I am not just another angry kid.
Well, maybe I am. A little. But not everyone is the same. No one is the same.
It is not just the anger. We are not simply consumed with fury. There is sorrow. No one ever sees the sorrow. Our anger is that sorrow that we do not want to admit.
We are angry kids, brought up to function solely as consumers, brought up to grow accustomed to violence from the age of seven, and underwork our minds until the day we feel only numbness.

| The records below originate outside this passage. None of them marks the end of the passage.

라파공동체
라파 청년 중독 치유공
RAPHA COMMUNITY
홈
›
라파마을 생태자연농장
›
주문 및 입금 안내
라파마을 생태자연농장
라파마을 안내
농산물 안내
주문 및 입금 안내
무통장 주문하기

Last month, passing through the national road we encoutered a burning truck on the side of the road. I don't know how it caught on fire or wether anyone was hurt, but I didn't react to it as I think I "should". I just stared at it for a while while passing by and the next minute we were far away. I have seen this scene before. So many times in movies, or in the news, and through my tv or my computer screen I am always far from it. It s fictional, it does not have real consequences and it has already happened, a thousand times, in another place, at another time. Every time I simply watch. Until that day came, and I watched just like I did any time before. I could not think. Just stared at the blazing fire.

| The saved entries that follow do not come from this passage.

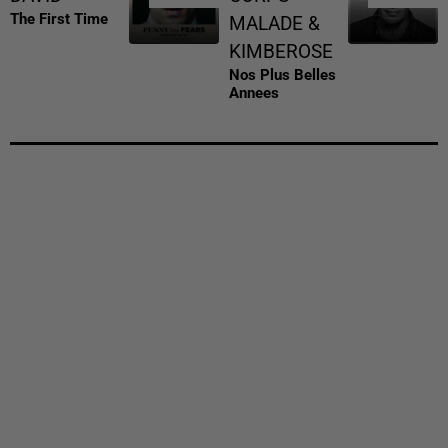
The First Time
MALADE &
KIMBEROSE
Nos Plus Belles
Annees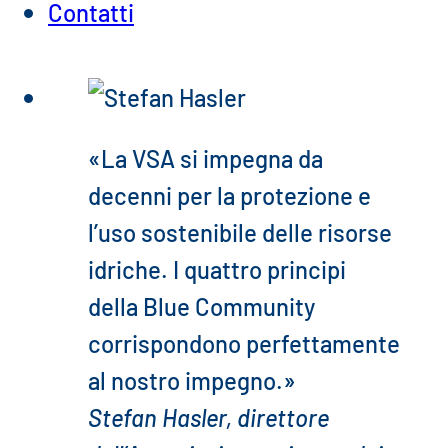
Contatti
«La VSA si impegna da
decenni per la protezione e
l’uso sostenibile delle risorse
idriche. I quattro principi
della Blue Community
corrispondono perfettamente
al nostro impegno.»
Stefan Hasler, direttore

We are angry. Sure we are. What did you expect?
What are we angry about though?
Are we angry beacause we do not have as much money as we would want? Because we cannot buy shiny toys and clothes and technological gadgets so that we can show them off to the rest of the society?Are we angry because we just want to feel powerfull and superior?
There is no use in being angry for the wrong reasons. We might as well shut up and accept what is coming to us.
Or we can wake up and be angry at something that is worth this fury.